L’iperparatiroidismo primitivo in gravidanza è una patologia la cui gestione è fondamentalmente multidisciplinare; essa coinvolge figure specialistiche quali clinico e chirurgo specializzati nelle malattie delle paratiroidi, ginecologo, pediatra e personale infermieristico e ostetrico. Nonostante siano più rare, le forme complicate possono determinare numerosi rischi per la salute materno-fetale e il normale proseguimento della gravidanza. I dati della letteratura sono scarsi, poiché derivanti esclusivamente da studi retrospettivi e case series, ma dimostrano come la gravità dell’ipercalcemia sia correlata al quadro clinico e alle complicanze fetali.

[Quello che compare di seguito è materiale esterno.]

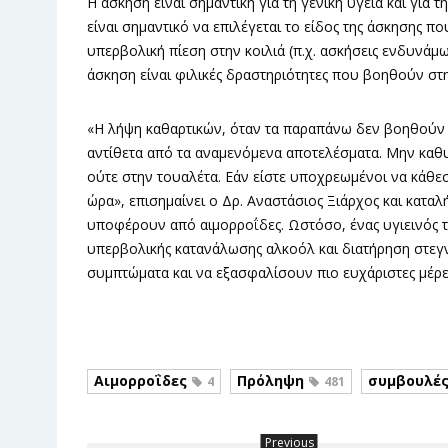
Η άσκηση είναι σημαντική για τη γενική υγεία και γι
είναι σημαντικό να επιλέγεται το είδος της άσκησης π
υπερβολική πίεση στην κοιλιά (π.χ. ασκήσεις ενδυνάμω
άσκηση είναι φιλικές δραστηριότητες που βοηθούν στ
«Η λήψη καθαρτικών, όταν τα παραπάνω δεν βοηθούν επ
αντίθετα από τα αναμενόμενα αποτελέσματα. Μην καθυ
ούτε στην τουαλέτα. Εάν είστε υποχρεωμένοι να κάθεσ
ώρα», επισημαίνει ο Δρ. Αναστάσιος Ξιάρχος και καταλ
υποφέρουν από αιμορροΐδες. Ωστόσο, ένας υγιεινός
υπερβολικής κατανάλωσης αλκοόλ και διατήρηση στεγν
συμπτώματα και να εξασφαλίσουν πιο ευχάριστες μέρες
Αιμορροΐδες
Πρόληψη
συμβουλέ
4
481
Previous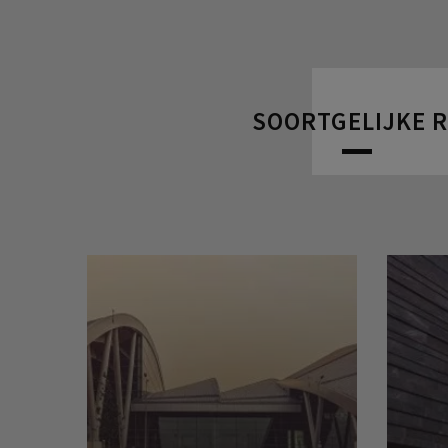
SOORTGELIJKE 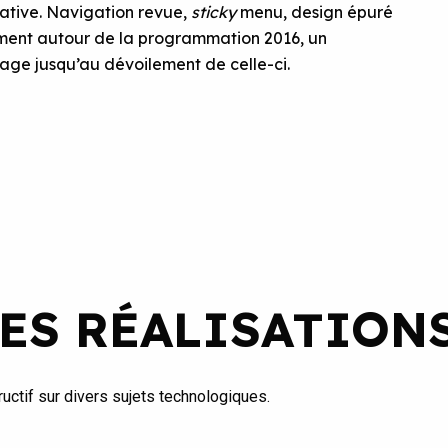
ative. Navigation revue,
sticky
menu, design épuré
uement autour de la programmation 2016, un
sage jusqu’au dévoilement de celle-ci.
ES RÉALISATION
uctif sur divers sujets technologiques.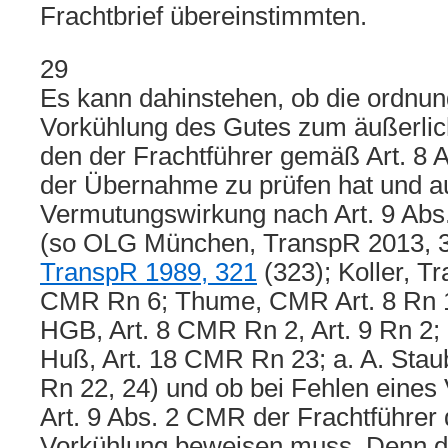
Frachtbrief übereinstimmten.
29
Es kann dahinstehen, ob die ordn
Vorkühlung des Gutes zum äußerlic
den der Frachtführer gemäß Art. 8 A
der Übernahme zu prüfen hat und au
Vermutungswirkung nach Art. 9 Abs
(so OLG München, TranspR 2013, 
TranspR 1989, 321
(323); Koller, Tr
CMR Rn 6; Thume, CMR Art. 8 Rn 
HGB, Art. 8 CMR Rn 2, Art. 9 Rn 
Huß, Art. 18 CMR Rn 23; a. A. Stau
Rn 22, 24) und ob bei Fehlen eine
Art. 9 Abs. 2 CMR der Frachtführer
Vorkühlung beweisen muss. Denn d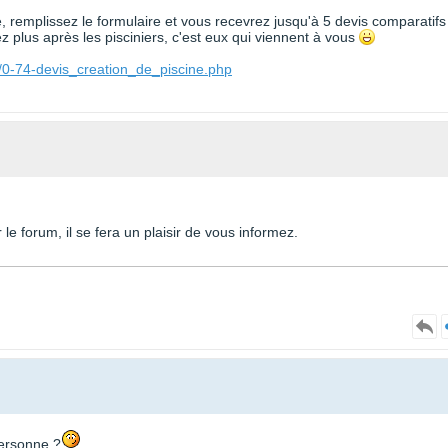
te, remplissez le formulaire et vous recevrez jusqu'à 5 devis comparatifs
 plus après les pisciniers, c'est eux qui viennent à vous
/0-74-devis_creation_de_piscine.php
e forum, il se fera un plaisir de vous informez.
personne ?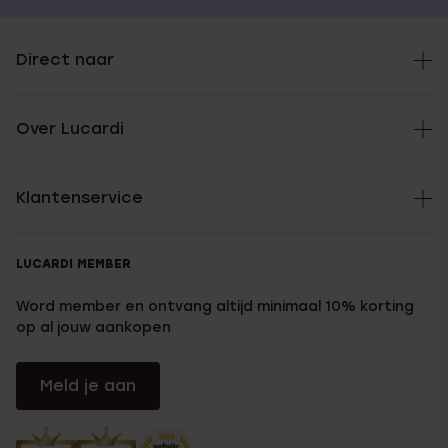
Direct naar
Over Lucardi
Klantenservice
LUCARDI MEMBER
Word member en ontvang altijd minimaal 10% korting
op al jouw aankopen
Meld je aan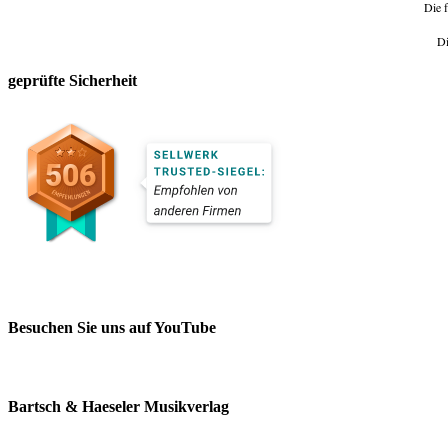
Die f
Di
geprüfte Sicherheit
Besuchen Sie uns auf YouTube
Bartsch & Haeseler Musikverlag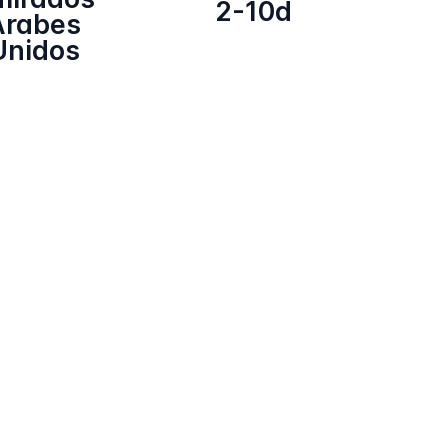
2-10d
Árabes
Unidos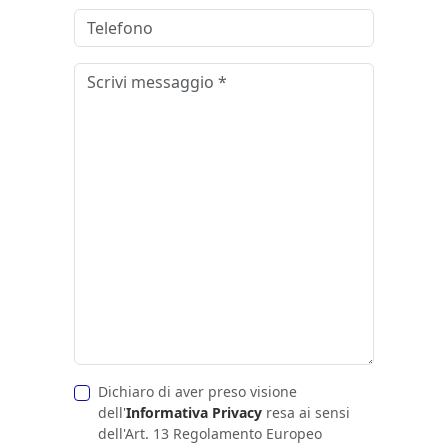
Dichiaro di aver preso visione
dell'
Informativa Privacy
resa ai sensi
dell'Art. 13 Regolamento Europeo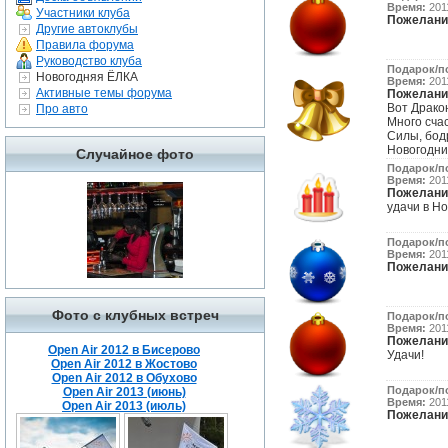
Время:
2011
Участники клуба
Пожелани
Другие автоклубы
Правила форума
Руководство клуба
Подарок/п
Новогодняя ЁЛКА
Время:
2011
Активные темы форума
Пожелани
Вот Драко
Про авто
Много сча
Силы, бодр
Новогодни
Случайное фото
Подарок/п
Время:
2011
Пожелани
удачи в Но
Подарок/п
Время:
2011
Пожелани
Фото с клубных встреч
Подарок/п
Время:
2011
Пожелани
Open Air 2012 в Бисерово
Удачи!
Open Air 2012 в Жостово
Open Air 2012 в Обухово
Подарок/п
Open Air 2013 (июнь)
Время:
2011
Open Air 2013 (июль)
Пожелани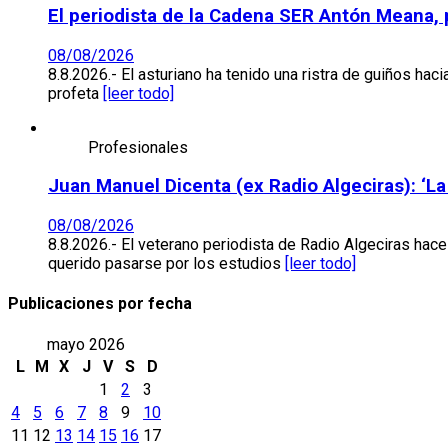
El periodista de la Cadena SER Antón Meana, 
08/08/2026
8.8.2026.- El asturiano ha tenido una ristra de guiños h
profeta
[leer todo]
Profesionales
Juan Manuel Dicenta (ex Radio Algeciras): ‘La
08/08/2026
8.8.2026.- El veterano periodista de Radio Algeciras hace
querido pasarse por los estudios
[leer todo]
Publicaciones por fecha
mayo 2026
L
M
X
J
V
S
D
1
2
3
4
5
6
7
8
9
10
11
12
13
14
15
16
17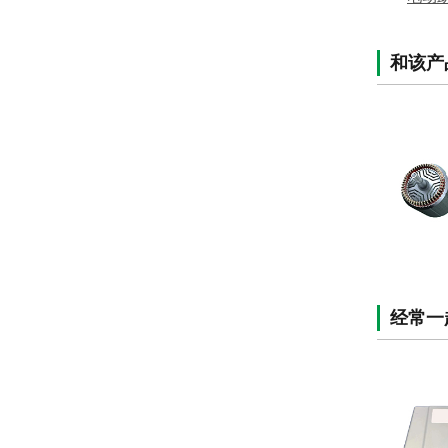
和该产
经常一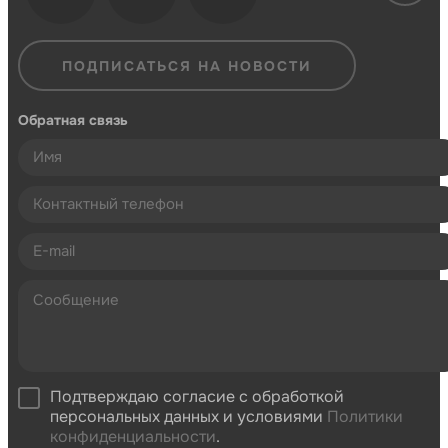
ПОДПИСАТЬСЯ НА НОВОСТИ
Обратная связь
Подтверждаю согласие с обработкой
персональных данных и условиями
Политики
конфиденциальности
.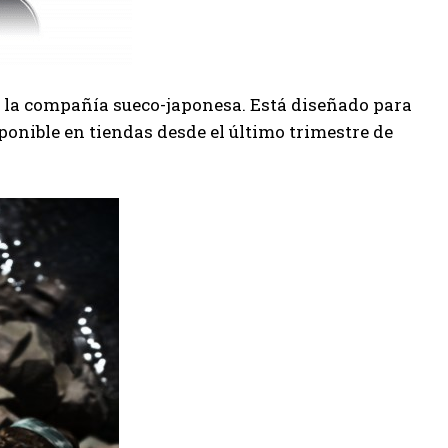
 la compañía sueco-japonesa. Está diseñado para
ponible en tiendas desde el último trimestre de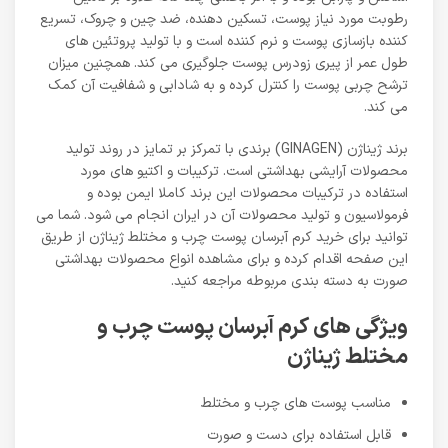
رطوبت مورد نیاز پوست، تسکین دهنده، ضد چین و چروک، تسریع
کننده بازسازی پوست و نرم کننده است و با تولید پروتئین های
طول عمر از پیری زودرس پوست جلوگیری می کند. همچنین میزان
ترشح چربی پوست را کنترل کرده و به شادابی و شفافیت آن کمک
می کند.
برند ژیناژن (GINAGEN) برندی با تمرکز بر تمایز در روند تولید
محصولات آرایشی بهداشتی است. ترکیبات و اکتیو های مورد
استفاده در ترکیبات محصولات این برند کاملا ایمن بوده و
فرمولاسیون و تولید محصولات آن در ایران انجام می شود. شما می
توانید برای خرید کرم آبرسان پوست چرب و مختلط ژیناژن از طریق
این صفحه اقدام کرده و برای مشاهده انواع محصولات بهداشتی
صورت به دسته بندی مربوطه مراجعه کنید.
ویژگی های کرم آبرسان پوست چرب و
مختلط ژیناژن
مناسب پوست های چرب و مختلط
قابل استفاده برای دست و صورت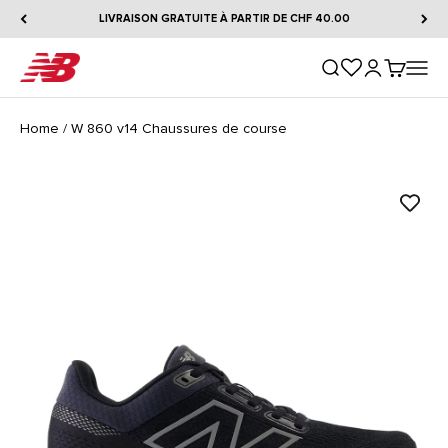
Passer au contenu
LIVRAISON GRATUITE À PARTIR DE CHF 40.00
New Balance
Ouvrir la recherche
Ouvrir le comp
Voir le pa
Ouvrir 
Home
/
W 860 v14 Chaussures de course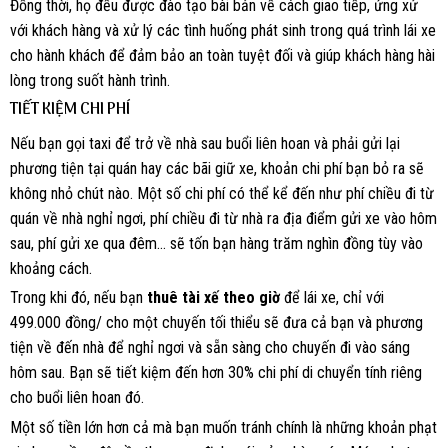
Đồng thời, họ đều được đào tạo bài bản về cách giao tiếp, ứng xử
với khách hàng và xử lý các tình huống phát sinh trong quá trình lái xe
cho hành khách để đảm bảo an toàn tuyệt đối và giúp khách hàng hài
lòng trong suốt hành trình.
TIẾT KIỆM CHI PHÍ
Nếu bạn gọi taxi để trở về nhà sau buổi liên hoan và phải gửi lại
phương tiện tại quán hay các bãi giữ xe, khoản chi phí bạn bỏ ra sẽ
không nhỏ chút nào. Một số chi phí có thể kể đến như phí chiều đi từ
quán về nhà nghỉ ngơi, phí chiều đi từ nhà ra địa điểm gửi xe vào hôm
sau, phí gửi xe qua đêm… sẽ tốn bạn hàng trăm nghìn đồng tùy vào
khoảng cách.
Trong khi đó, nếu bạn
thuê tài xế theo giờ
để lái xe, chỉ với
499.000 đồng/ cho một chuyến tối thiểu sẽ đưa cả bạn và phương
tiện về đến nhà để nghỉ ngơi và sẵn sàng cho chuyến đi vào sáng
hôm sau. Bạn sẽ tiết kiệm đến hơn 30% chi phí di chuyển tính riêng
cho buổi liên hoan đó.
Một số tiền lớn hơn cả mà bạn muốn tránh chính là những khoản phạt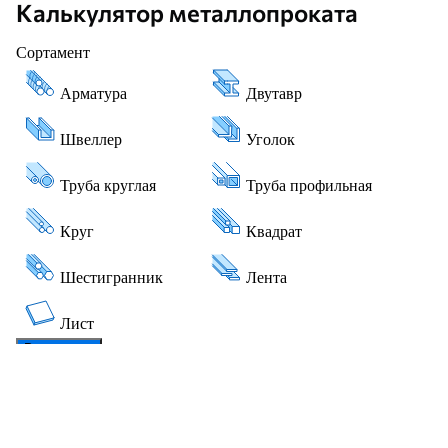
Калькулятор металлопроката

In considerazione di ciò, le principali raccomandazioni internazionali consigliano la paratiroidectomia durante la gravidanza, in particolare nei casi più gravi, mentre essa può essere eseguita dopo il parto nelle forme lievi. In tali casi, la terapia conservativa deve essere quindi impiegata come ponte fino all’intervento chirurgico e si rende necessario monitorare strettamente il neonato per il rischio di ipocalcemia.

Sono auspicabili in futuro dati da studi osservazionali e longitudinali di intervento che chiariscano punti chiavi della patologia quali incidenza, prevalenza di forme asintomatiche \(vs\) sintomatiche e trattamento.